The publishers gained US government support for their dream with the Digital Millennium Copyright Act of 1998. This law gave publishers power to write their own copyright rules, by implementing them in the code of the authorized player software. (This practice is called Digital Restrictions Management, or DRM.) Even reading or listening without authorization is forbidden.

We still have the same old freedoms in using paper books and other analog media. But if e-books replace printed books, those freedoms will not transfer. Imagine: no more used book stores; no more lending a book to your friend; no more borrowing one from the public library—no more “leaks” that might give someone a chance to read without paying. No more purchasing a book anonymously with cash—you can only buy an e-book with a credit card. That is the world the publishers want for us. If you buy the Amazon Kindle (we call it the Swindle) or the Sony Reader (we call it the Shreader for what it threatens to do to books), you pay to establish that world.

Public anger against DRM is slowly growing, held back because propaganda terms such as “protect authors” and “intellectual property” have convinced readers that their rights do not count. These terms implicitly assume that publishers deserve special power in the name of the authors, that we are morally obliged to bow to them, and that we have wronged someone if we read or listen to anything without paying.

The organizations that profit most from copyright legally exercise it in the name of the authors (most of whom gain little). They would have you believe that copyright is a natural right of authors, and that we the public must suffer it no matter how painful it is. They call sharing “piracy”, equating helping your neighbor with attacking a ship.

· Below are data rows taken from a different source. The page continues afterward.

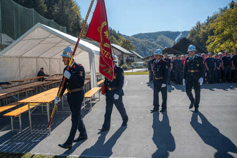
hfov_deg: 64.2
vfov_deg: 45.9
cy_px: 73
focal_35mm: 28
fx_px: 187
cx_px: 98
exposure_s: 1/1600
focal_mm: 24
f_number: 2.8
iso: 125
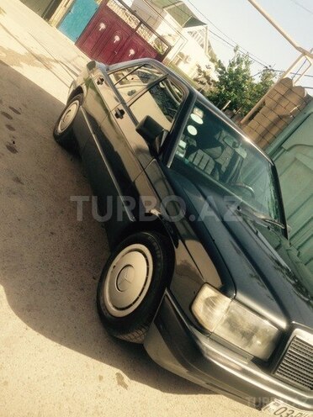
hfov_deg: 42.9
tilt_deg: -14.3
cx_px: 156
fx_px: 398
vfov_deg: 55.4
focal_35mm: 33
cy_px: 208
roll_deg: -43.8
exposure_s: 1/753
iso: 50
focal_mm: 4.12
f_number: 2.4
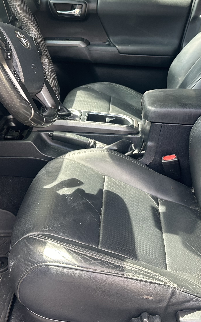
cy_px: 112
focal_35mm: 46
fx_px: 403
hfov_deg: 28.0
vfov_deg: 43.0
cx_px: 94
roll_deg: -5.9
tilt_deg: -19.7
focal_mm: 6.86
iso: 80
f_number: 1.78
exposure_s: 1/121
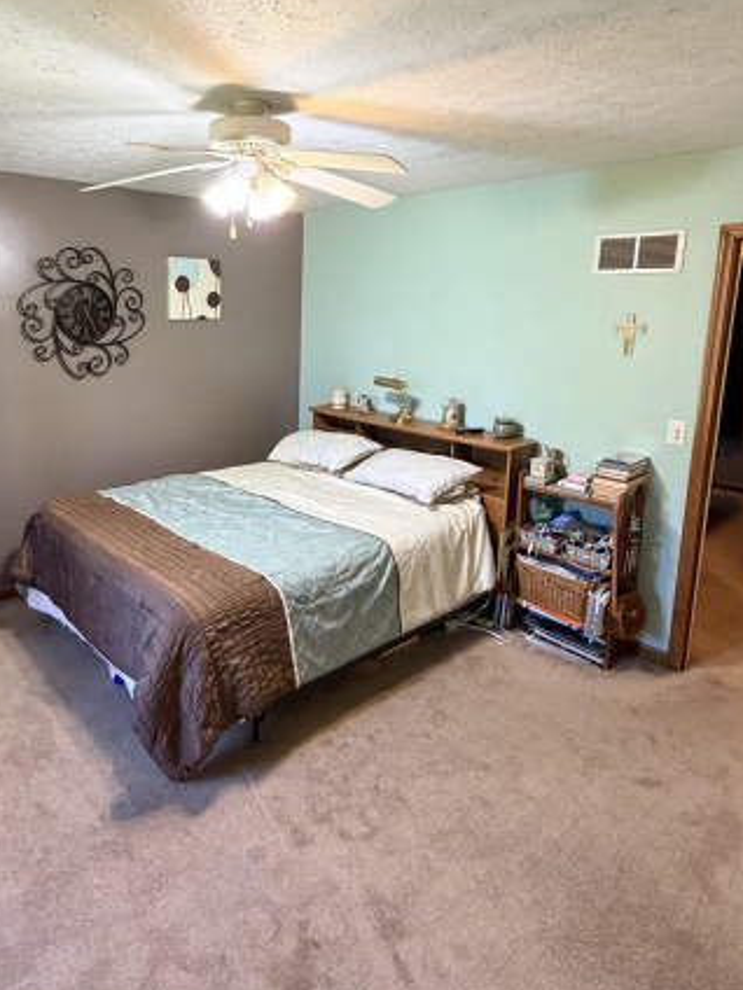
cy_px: 417
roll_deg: -1.3
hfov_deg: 60.1
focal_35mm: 22
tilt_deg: -8.6
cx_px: 266
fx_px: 630
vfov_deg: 75.9
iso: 400
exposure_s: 1/60
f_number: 2.2
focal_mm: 2.22
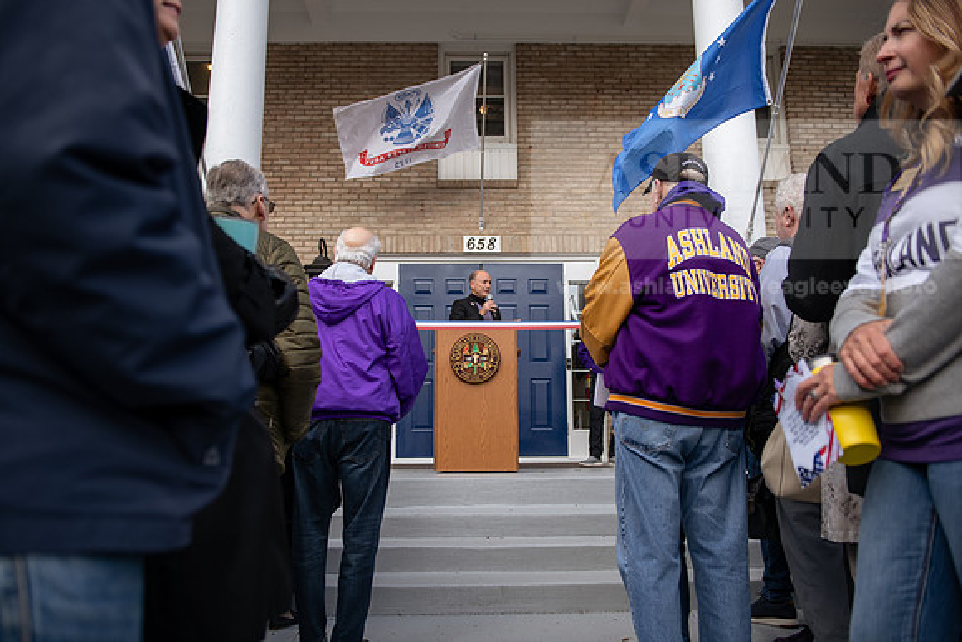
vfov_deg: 46.4
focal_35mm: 28
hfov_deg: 65.5
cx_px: 481
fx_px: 748
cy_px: 321
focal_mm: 28
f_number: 3.2
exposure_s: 1/400
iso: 125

They also tell us that a cruel War on Sharing is the only way to keep art alive. Even if true, it would not justify such cruelty; but it isn't true. Public sharing of copies tends to increase the sales of most works, and decrease sales only for the most successful ten percent.

But bestsellers also can still do well without stopping sharing. Stephen King got hundreds of thousands of dollars selling an unencrypted e-book with no obstacle to copying and sharing. The singer Issa, a.k.a. Jane Siberry, asks people to choose their own prices when they download songs, and averages more per download than the usual $0.99. Radiohead made millions in 2007 by inviting fans to copy an album and pay what they wished, while it was also shared through P2P. In 2008, Nine Inch Nails released an album with permission to share copies and made 750,000 dollars in a few days.

When computer networks provide an easy anonymous method for sending someone a small amount of money, without a credit card, it will be easy to set up a much better system to support the arts. When you view a work, there will be a button you can press saying “Click here to send the artist one dollar”. Wouldn't you press it, at least once a week? But voluntary contributions from fans can already support an artist; Kevin Kelly estimates the artist need only find approximately 1,000 true fans.

Another good way to support music and the arts is with a tax on blank media. If the state distributes the tax money entirely to the artists, it will not be wasted on corporate executives. But the state should not distribute it in linear proportion to popularity, because that would give most of it to a few superstars, leaving little to support all the other artists. I therefore recommend using a cube-root function or something similar. With cube root, a superstar with 1000 times the popularity of a successful artist will get 10 times as much, instead of 1000 times as much. This way, although each superstar gets a larger share than the other artists, the superstars together will get only a small fraction of the money, leaving most of it to support a large number of other artists. This system will use our tax money efficiently to support art.

To make copyright fit the network age, we should legalize the noncommercial copying and sharing of all published works, and prohibit DRM. But until we win this battle, you must protect yourself: don't buy any products with DRM unless you personally have the means to break the DRM and make copies.